The leverage point is the deepest link where you have both ability (the technical or cognitive capacity to change it) and authority (the organizational or personal permission to change it). The deepest possible link is often the root cause, but you may not have ability or authority to change it. The deepest actionable link is where the maximum available leverage lives.

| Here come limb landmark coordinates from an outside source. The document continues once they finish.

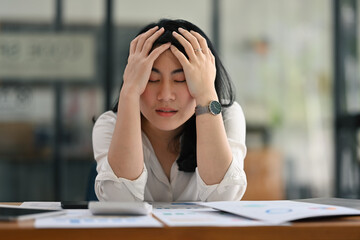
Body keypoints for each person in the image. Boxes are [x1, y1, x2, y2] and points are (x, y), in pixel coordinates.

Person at [92, 19, 247, 202]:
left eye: (181, 79)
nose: (165, 95)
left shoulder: (227, 116)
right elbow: (118, 200)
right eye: (152, 79)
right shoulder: (109, 125)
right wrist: (129, 92)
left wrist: (206, 94)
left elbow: (224, 198)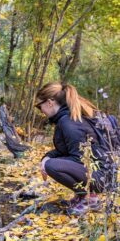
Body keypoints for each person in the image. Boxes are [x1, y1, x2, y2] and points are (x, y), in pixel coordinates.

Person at [36, 82, 107, 215]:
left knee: (52, 166)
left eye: (39, 106)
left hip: (100, 178)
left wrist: (48, 163)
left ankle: (89, 199)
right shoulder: (68, 118)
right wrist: (46, 157)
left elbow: (79, 159)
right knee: (50, 162)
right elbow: (66, 151)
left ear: (50, 102)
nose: (41, 111)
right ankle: (83, 196)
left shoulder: (68, 122)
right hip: (100, 174)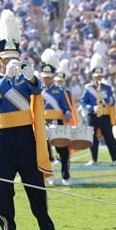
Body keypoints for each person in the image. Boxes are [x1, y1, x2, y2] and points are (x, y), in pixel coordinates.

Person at [0, 10, 67, 230]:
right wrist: (5, 79)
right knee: (3, 185)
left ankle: (47, 228)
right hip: (4, 138)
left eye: (14, 59)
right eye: (7, 60)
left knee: (35, 183)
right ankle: (7, 229)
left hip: (25, 136)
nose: (11, 63)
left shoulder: (25, 80)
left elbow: (38, 91)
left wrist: (31, 79)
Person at [80, 53, 116, 166]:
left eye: (100, 76)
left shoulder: (107, 88)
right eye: (96, 76)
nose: (98, 78)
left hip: (105, 115)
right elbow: (83, 102)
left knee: (109, 137)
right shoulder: (88, 88)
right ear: (92, 76)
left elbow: (112, 101)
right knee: (93, 138)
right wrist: (92, 108)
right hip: (93, 115)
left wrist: (109, 100)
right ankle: (93, 159)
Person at [40, 48, 72, 186]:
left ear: (53, 77)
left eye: (49, 77)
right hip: (42, 123)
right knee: (46, 153)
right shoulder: (37, 92)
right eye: (44, 77)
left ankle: (66, 175)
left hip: (57, 123)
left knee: (63, 151)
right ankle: (48, 176)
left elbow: (66, 106)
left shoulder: (59, 91)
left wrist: (67, 112)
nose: (46, 79)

Meadows's leverage-point framework establishes that deeper interventions are exponentially more effective: changing a system's rules (deep) is more powerful than changing its parameters (surface). Applied to causal chains, this means tracing the chain as deep as possible before intervening — not just fixing what's broken at the surface.
When This Fires
- During root cause analysis when deciding where to intervene
- After mapping a causal chain and choosing the intervention point
- When a surface fix has been applied but the problem keeps recurring
- Any problem-solving context where the symptom is downstream of multiple causes
Common Failure Mode
Fixing the visible symptom because it's the most accessible: "The deploy broke, so we'll add a pre-deploy check." But the deploy broke because the test suite doesn't cover the failing code path (deeper), which happens because the team doesn't write integration tests (deeper still), which happens because there's no testing culture or allocated time (deepest actionable). A pre-deploy check catches one class of failure; building testing culture prevents the entire category.
The Protocol
When a problem surfaces: (1) Trace the causal chain backward: what caused this? What caused that? Keep tracing until you reach the deepest identifiable link. (2) For each link, assess: do I have both ability (can I change this?) and authority (am I permitted to change this?)? (3) Intervene at the deepest link where both criteria are met. (4) If you can only reach a surface link → implement the surface fix, but document the deeper links as future intervention targets. Surface fixes buy time; deep fixes solve the problem.